(Stored data begins)

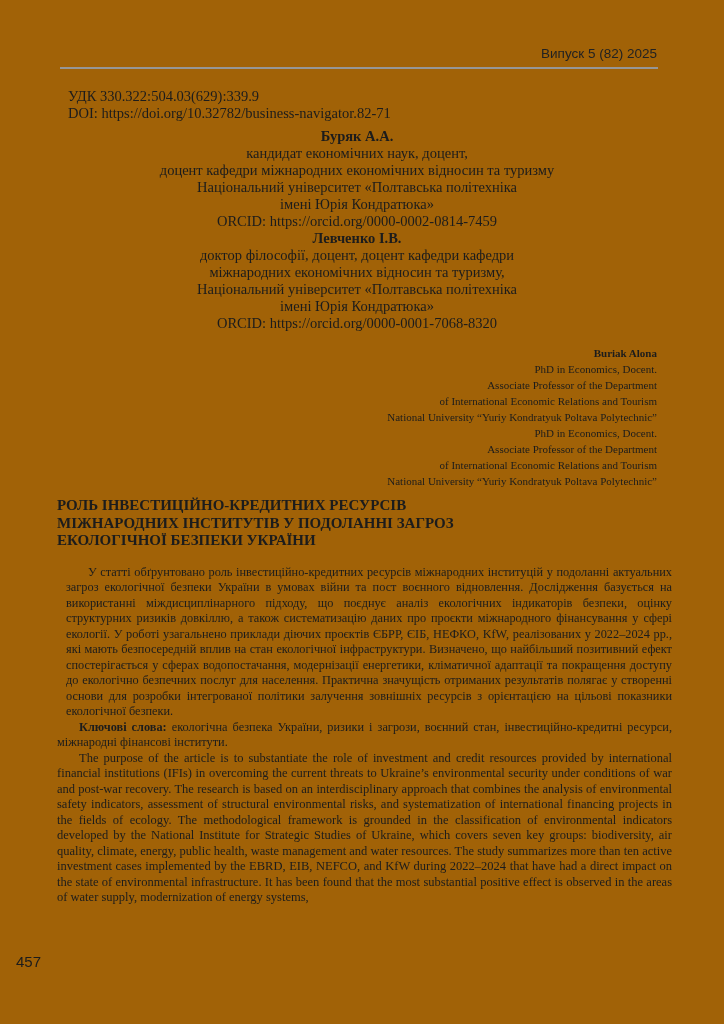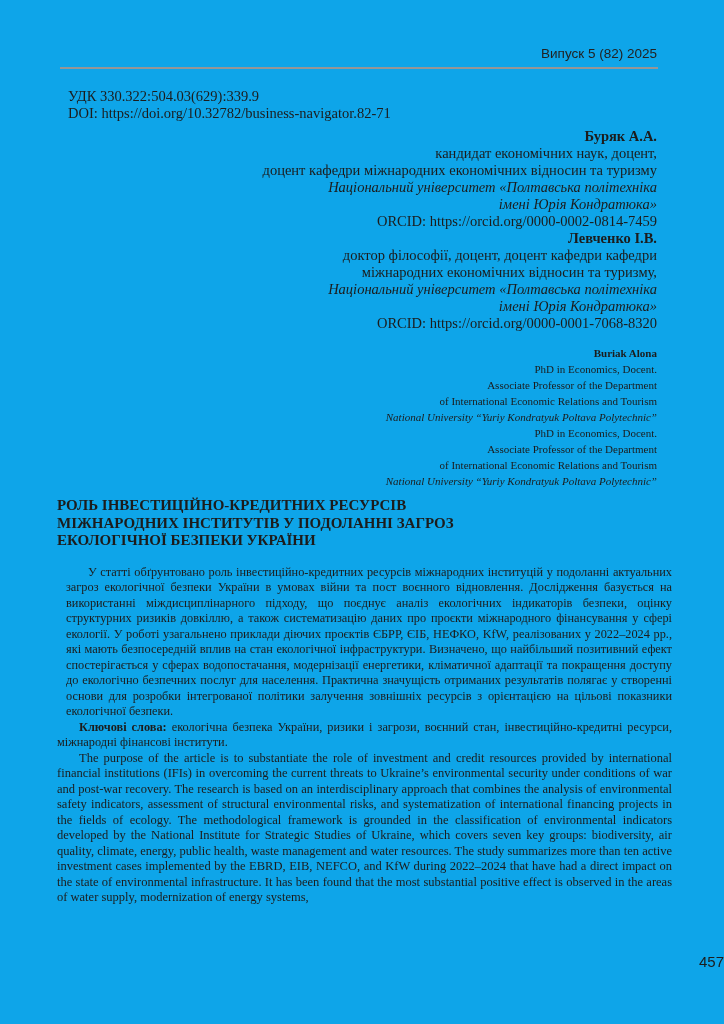--- a/index.html
+++ b/index.html
@@ -20,7 +20,7 @@
     position: relative;
     width: 724px;
     height: 1024px;
-    background: #0ea5e9;
+    background: #a16207;
     box-sizing: border-box;
     padding: 46px 52px 0 57px;
   }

(Stored data ends)

Give the records again exactly, pictures left out.

--- a/index.html
+++ b/index.html
@@ -20,7 +20,7 @@
     position: relative;
     width: 724px;
     height: 1024px;
-    background: #0ea5e9;
+    background: #a16207;
     box-sizing: border-box;
     padding: 46px 52px 0 57px;
   }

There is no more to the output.